I’m sure there’s someone out there who knows why we celebrate birthdays. In that case, please chime in. I’d love to know if there’s any good reason for them in the first place.

What???

is so awesome about them? “I’m still alive a year from the last time I was still alive! Yay for me!” It’s not like you are celebrating someone else’s achievements. If that was the case, I’d be all for it. But we’re simply celebrating that this person, on a time-line that we ourselves have invented – for some other ungodly reason – is still alive. I even have a dead relative whose birthday I pay my silent respect to each year. I don’t think she cares. I don’t know why I do. But in the deep recesses of my brain, in some place where it actually works, I take note of the fact that that was the day she was born. Why is that so important to me?
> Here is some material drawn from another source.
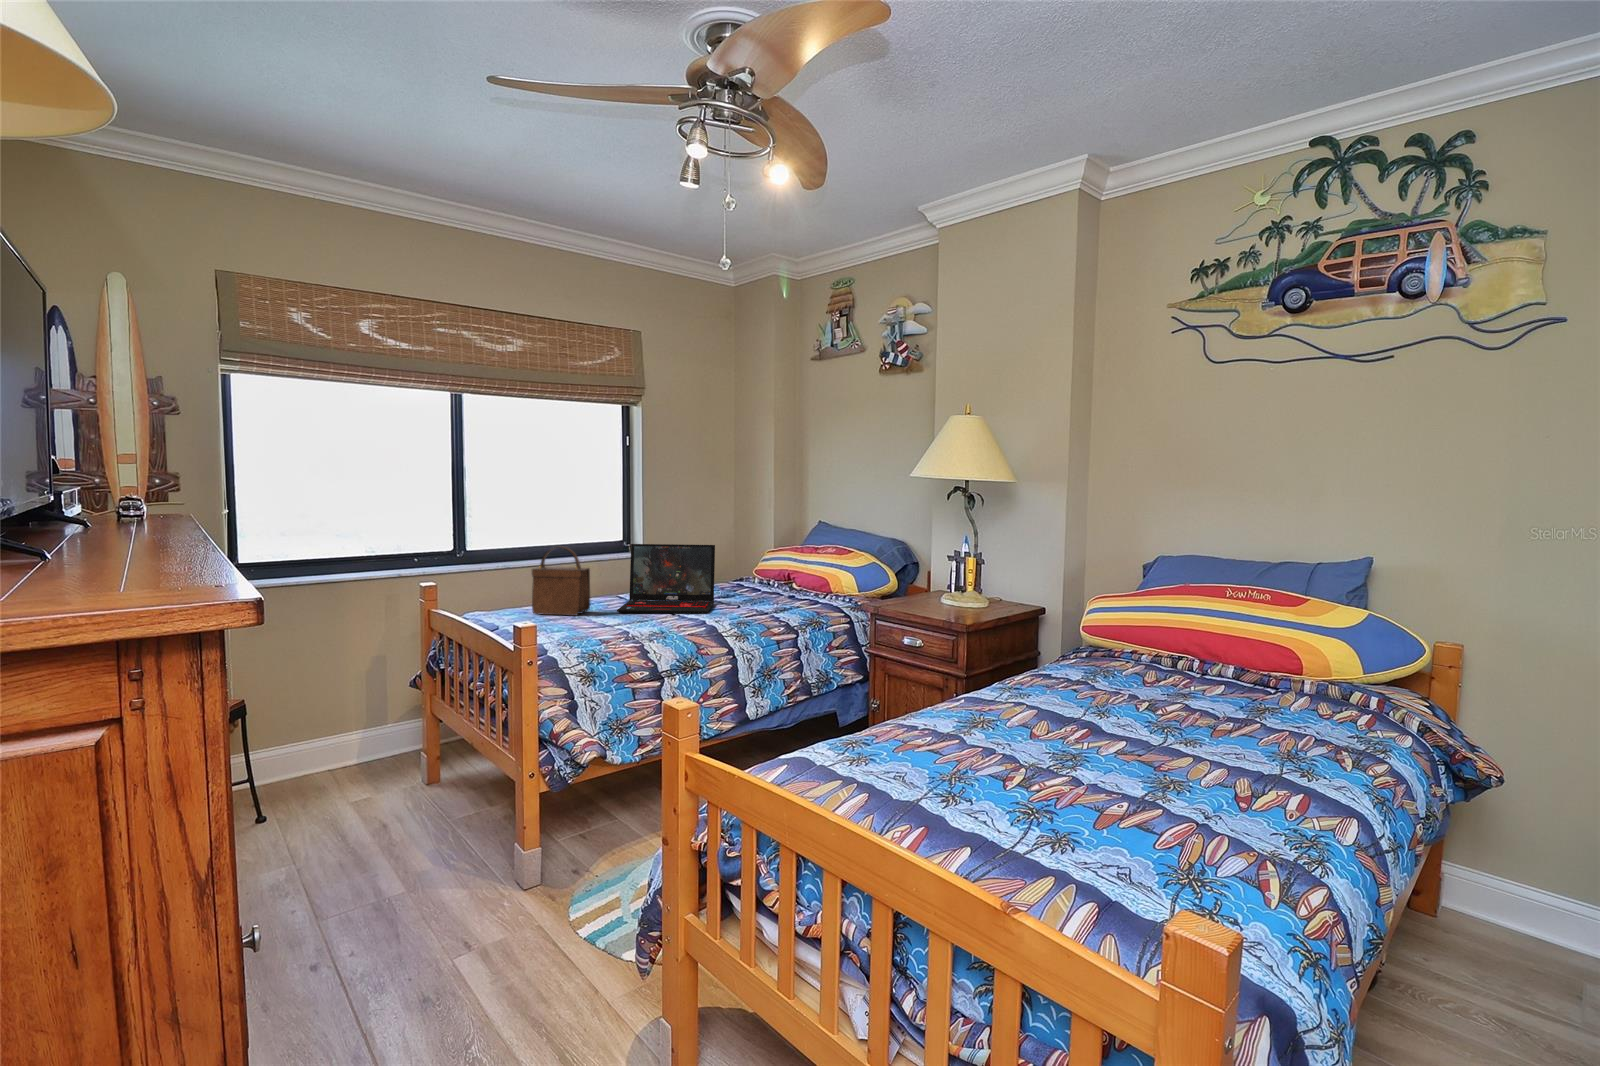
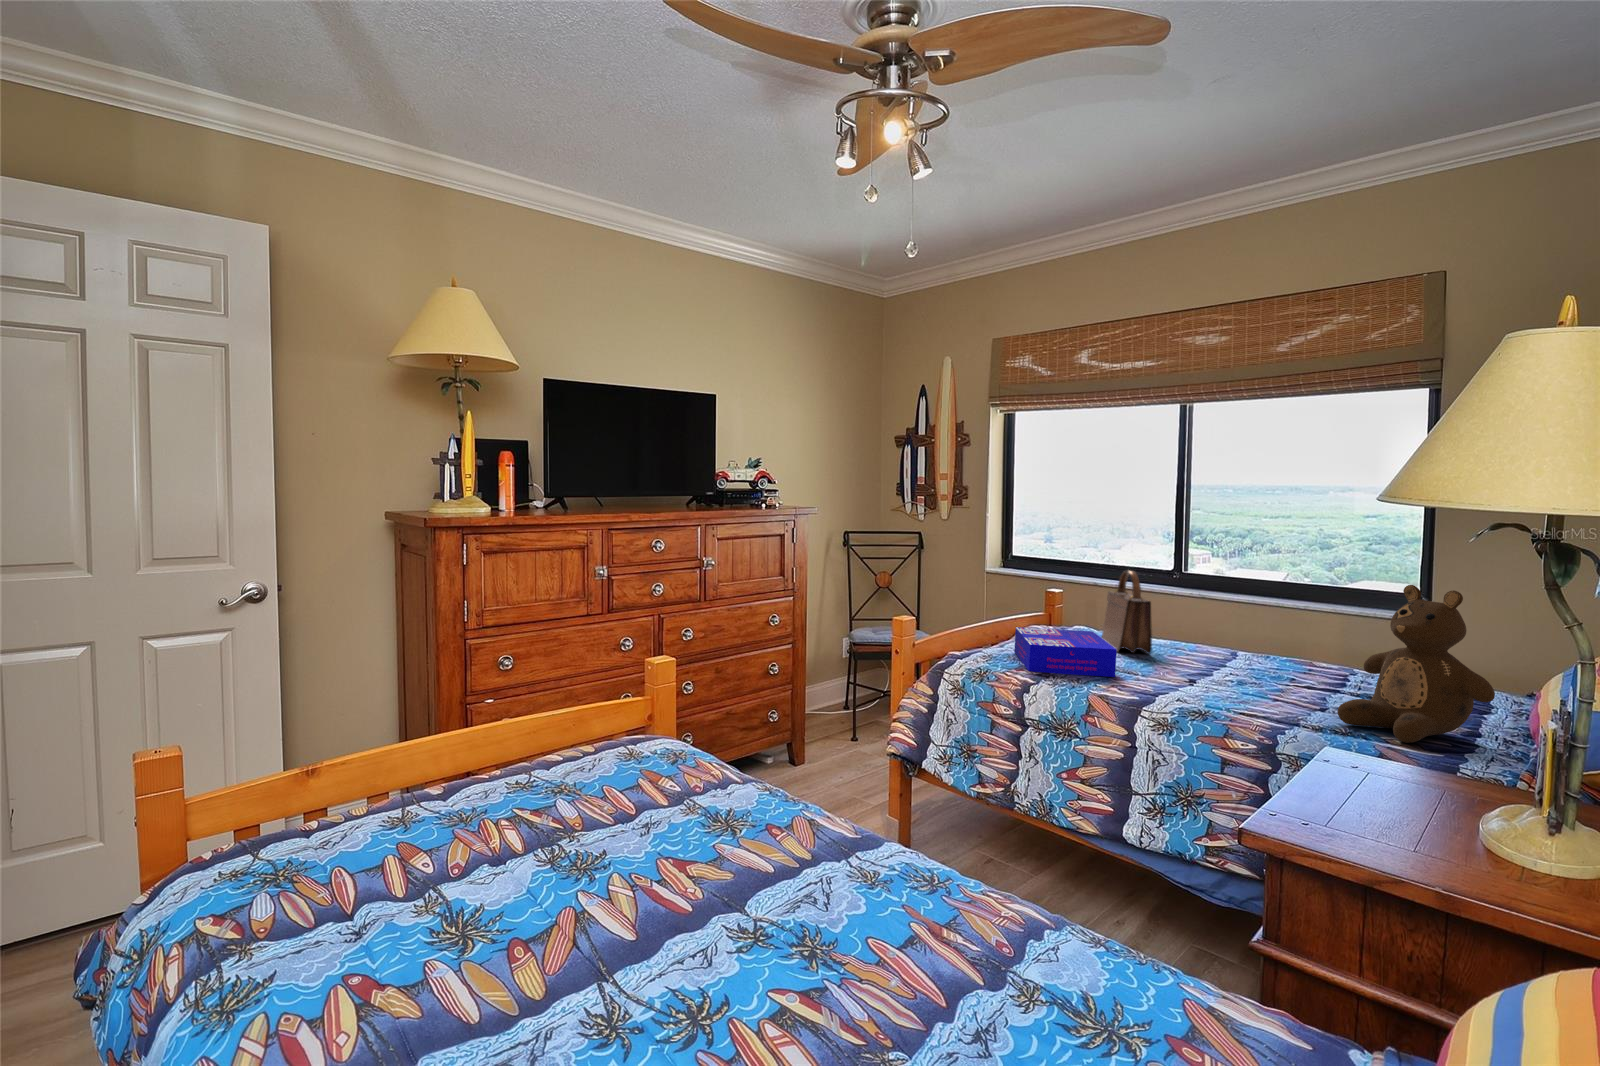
teddy bear: none [749,526,811,607] -> present [1338,585,1495,743]
laptop: present [617,544,715,614] -> none [1154,585,1325,696]
board game: none [562,600,661,638] -> present [1014,627,1117,677]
Now if you love yourself very much, I’m sure birthdays are the best. But for me, and I’m assuming a large chunk of humanity, they are just a day when you should be allowed to stay in bed a little longer than normal, yet you’re dragged out of it early by manically smiling people going “IT’S YOUR BIRTHDAY!” and down the stairs to open presents in front of the people who gave them to you, and everyone else, and go “uh, thanks, this is a really awesome swiss-army-umbrella-cake-cutter-picture-frame! I love it! Re-ea-lly!” and they stare at you with their manic smiles going “I KNOW IT MADE ME THINK OF YOU I TOTALLY DIDN’T JUST GET THAT AT A TOURIST-SHOP ON MY WAY OVER!”  upon which they SING for you – as if things couldn’t get any worse – and make you blow out candles on a cake that they lit about 10 seconds ago – total waste of candle – as they stare at you with manic smiles thinking to themselves “SHE’S NOT GOING TO MAKE IT, SHE’LL NEVER MANAGE TO GET ALL OF THOSE IN ONE BREATH, HAH, JUST WAIT TILL HER NEXT BIRTHDAY, THAT’LL BE FUN…” and then there’s probably some stupid party or supper or something. Unless of course, you go to a restaurant, where they will make the staff publicly embarrass themselves and you by performing whatever birthday-rite the sadistic owner invented.

Really?

It’s the number thing. We invented them, stuck them on ourselves and then decided that we arrange our lives after them. We don’t expect people between 13 and 19 to act mature because they are teenagers. We don’t expect people above 50 to remember anything because they’re our parents. We don’t expect people below 3 to be able to use a toilet on their own because they are really short and tiny. But, these things aside, the number that we stick on ourselves creates a whole lot of rules and unwritten rules and weird looks that we have to abide by. It hinders us in so many many ways. We tell ourselves that we can’t do this or that because we’re a certain age, and that we can’t do that now but we can in ten years, and we were stupid then because we were so-and-so old. But let me ask you something. Do you really believe that age and maturity are that closely related? I have met a lot of children who act older than their parents, and a lot of 40-year-olds who seem like they never left their teens behind them.

Ok I’m going to stop whining now. I’d like to hear from you on this. Your birthday, do you love it or hate it? What do you think is the point of it? Why? WHY?????